Ina Garten's Go-To Dutch Oven Is Probably Yours, Too

When it comes to cooking low and slow, Dutch ovens are essential. Their heavy bottoms and thick sides allow them to distribute heat evenly, making them perfect for simmering hearty soups and stews, whipping up one-pot casseroles, and even baking bread. Their snug lids also enable them to better retain moisture, making them great for braising meats like lamb shanks and beef short ribs, the latter of which just so happens to be Ina Garten's favorite recipe she's ever written.

However, not just any brand of this sturdy cookware will do for the reigning kitchen queen — the Barefoot Contessa favors the Le Creuset brand over any other. The celebrity chef revealed her go-to choice for simmering and braising on the Q&A section of her website. When asked which Le Creuset Dutch oven size she uses most often in her recipes, Garten wrote that she uses "the Le Creuset #26 Dutch oven more often than everything else."

Garten's favorite Le Creuset cookware

It's not hard to see why the round oven is a favorite of Ina Garten's. Beyond the obvious fun perks — namely, the plethora of vibrant colors to choose from — the Dutch oven's versatility in the kitchen has made it a household staple for many. Despite its relatively high price tag of $420, it offers more bang for your buck because its uses extend far beyond simmering soups and stews. For one thing, Le Creuset is actually two pans in one. Unscrew the handle on the lid, flip it over, and you have yourself a second pan, which makes for a pretty stellar baking sheet.

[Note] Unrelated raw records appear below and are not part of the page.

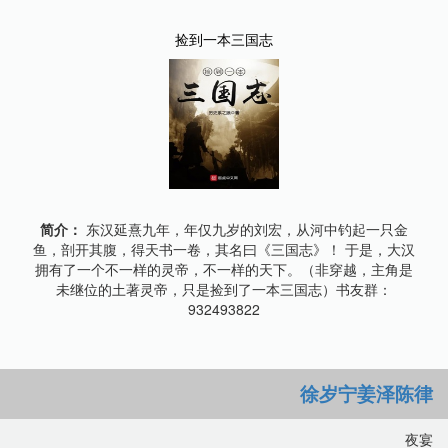
捡到一本三国志
简介：
东汉延熹九年，年仅九岁的刘宏，从河中钓起一只金
鱼，剖开其腹，得天书一卷，其名曰《三国志》！ 于是，大汉
拥有了一个不一样的灵帝，不一样的天下。（非穿越，主角是
未继位的土著灵帝，只是捡到了一本三国志）书友群：
932493822
徐岁宁姜泽陈律
夜宴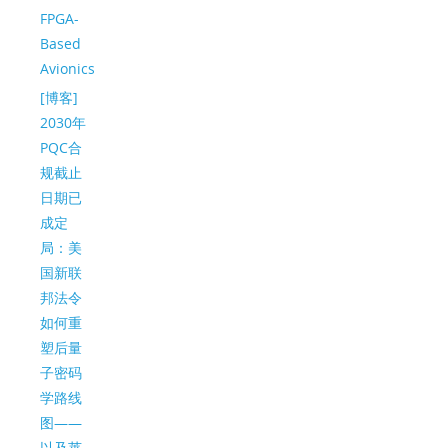
FPGA-
Based
Avionics
[博客]
2030年
PQC合
规截止
日期已
成定
局：美
国新联
邦法令
如何重
塑后量
子密码
学路线
图——
以及莱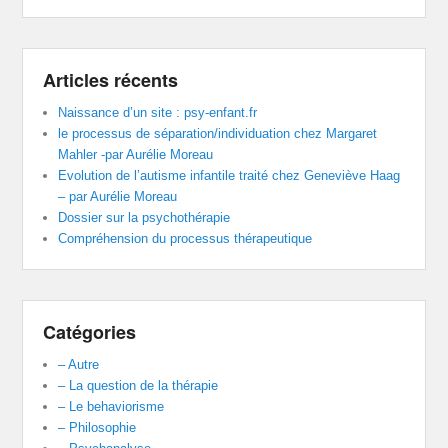
Articles récents
Naissance d’un site : psy-enfant.fr
le processus de séparation/individuation chez Margaret
Mahler -par Aurélie Moreau
Evolution de l’autisme infantile traité chez Geneviève Haag
– par Aurélie Moreau
Dossier sur la psychothérapie
Compréhension du processus thérapeutique
Catégories
– Autre
– La question de la thérapie
– Le behaviorisme
– Philosophie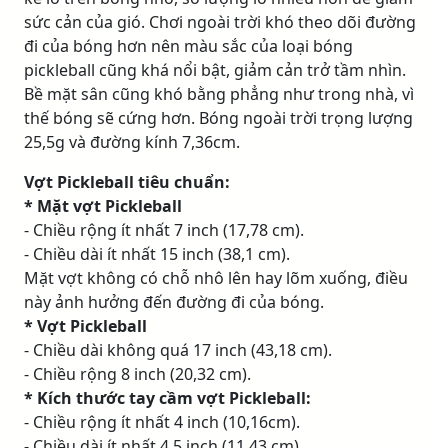
sức cản của gió. Chơi ngoài trời khó theo dõi đường
đi của bóng hơn nên màu sắc của loại bóng
pickleball cũng khá nổi bật, giảm cản trở tầm nhìn.
Bề mặt sân cũng khó bằng phẳng như trong nhà, vì
thế bóng sẽ cứng hơn. Bóng ngoài trời trọng lượng
25,5g và đường kính 7,36cm.
Vợt Pickleball tiêu chuẩn:
* Mặt vợt Pickleball
- Chiều rộng ít nhất 7 inch (17,78 cm).
- Chiều dài ít nhất 15 inch (38,1 cm).
Mặt vợt không có chỗ nhô lên hay lõm xuống, điều
này ảnh hưởng đến đường đi của bóng.
* Vợt Pickleball
- Chiều dài không quá 17 inch (43,18 cm).
- Chiều rộng 8 inch (20,32 cm).
* Kích thước tay cầm vợt Pickleball:
- Chiều rộng ít nhất 4 inch (10,16cm).
- Chiều dài ít nhất 4,5 inch (11,43 cm).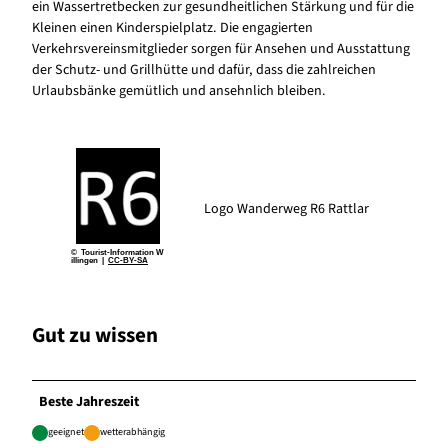
ein Wassertretbecken zur gesundheitlichen Stärkung und für die
Kleinen einen Kinderspielplatz. Die engagierten
Verkehrsvereinsmitglieder sorgen für Ansehen und Ausstattung
der Schutz- und Grillhütte und dafür, dass die zahlreichen
Urlaubsbänke gemütlich und ansehnlich bleiben.
Logo Wanderweg R6 Rattlar
© Tourist-Information W
illingen |
CC-BY-SA
Gut zu wissen
Beste Jahreszeit
geeignet
wetterabhängig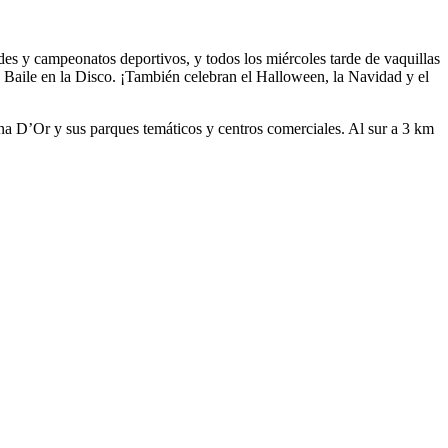
des y campeonatos deportivos, y todos los miércoles tarde de vaquillas
e Baile en la Disco. ¡También celebran el Halloween, la Navidad y el
na D’Or y sus parques temáticos y centros comerciales. Al sur a 3 km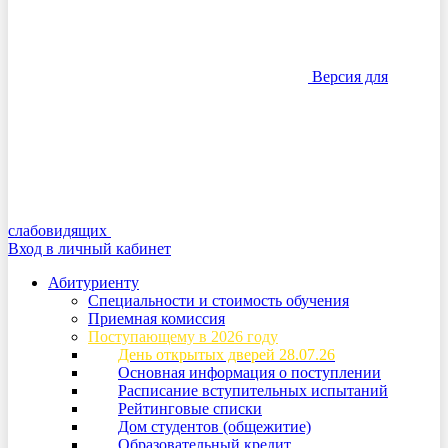
Версия для
слабовидящих
Вход в личный кабинет
Абитуриенту
Специальности и стоимость обучения
Приемная комиссия
Поступающему в 2026 году
День открытых дверей 28.07.26
Основная информация о поступлении
Расписание вступительных испытаний
Рейтинговые списки
Дом студентов (общежитие)
Образовательный кредит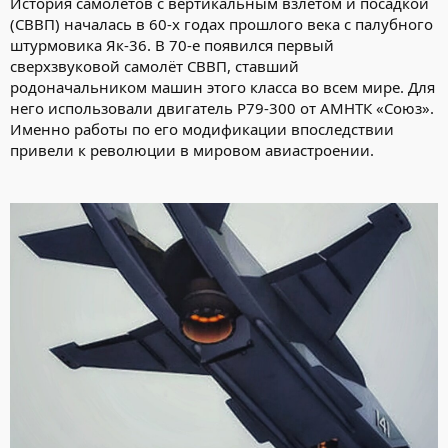
История самолётов с вертикальным взлётом и посадкой
(СВВП) началась в 60-х годах прошлого века с палубного
штурмовика Як-36. В 70-е появился первый
сверхзвуковой самолёт СВВП, ставший
родоначальником машин этого класса во всем мире. Для
него использовали двигатель P79-300 от АМНТК «Союз».
Именно работы по его модификации впоследствии
привели к революции в мировом авиастроении.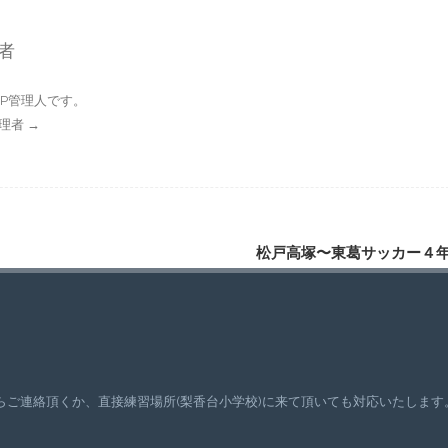
理者
P管理人です。
P管理者
→
松戸高塚〜東葛サッカー４
ご連絡頂くか、直接練習場所(梨香台小学校)に来て頂いても対応いたします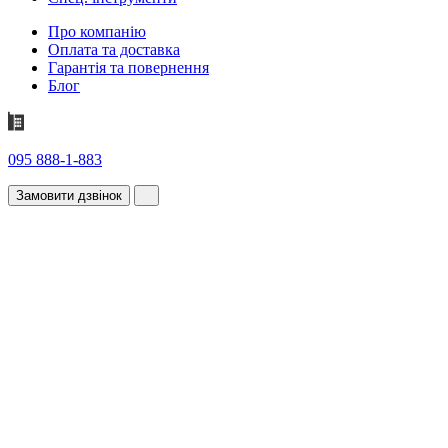
Про компанію
Оплата та доставка
Гарантія та повернення
Блог
095 888-1-883
Замовити дзвінок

Additionally, your Dutch oven can double as a punch bowl, helping to keep your party beverage nice and cool without the need for ice. Handcrafted in France and made of chip-resistant, enameled cast iron, Le Creuset's Dutch oven can certainly be well worth the investment — so long as you know how to take good care of it.

How to make your Dutch oven last

If you've recently splurged on a Dutch oven, making it last as long as possible is probably a top priority. When it comes to extending the life of your new favorite pot, properly cleaning the cookware is important. First and foremost, you should never put the enameled cookware into cold water when it's still hot because thermal shock can occur, potentially causing the pot — whether heavy-duty or not — to crack. Instead, let it cool down before you wash it.

For a quick clean, you may be tempted to toss your Dutch oven in the dishwasher — but you shouldn't. High heat may permanently bake the food you're trying to wash off onto its bottom. To avoid this, Ina Garten opts to soak her pots overnight in the sink with hot, soapy water instead. Gently scrub your Dutch oven the next morning using a sponge or other non-abrasive scrubber to wash away any leftover residue.

However, if you've got a particularly grimy pan, baking soda works miracles for sticky, dirty Dutch ovens. Simply boil a little bit of the white powder in water and let it simmer for about five to 10 minutes to clean the gunk away.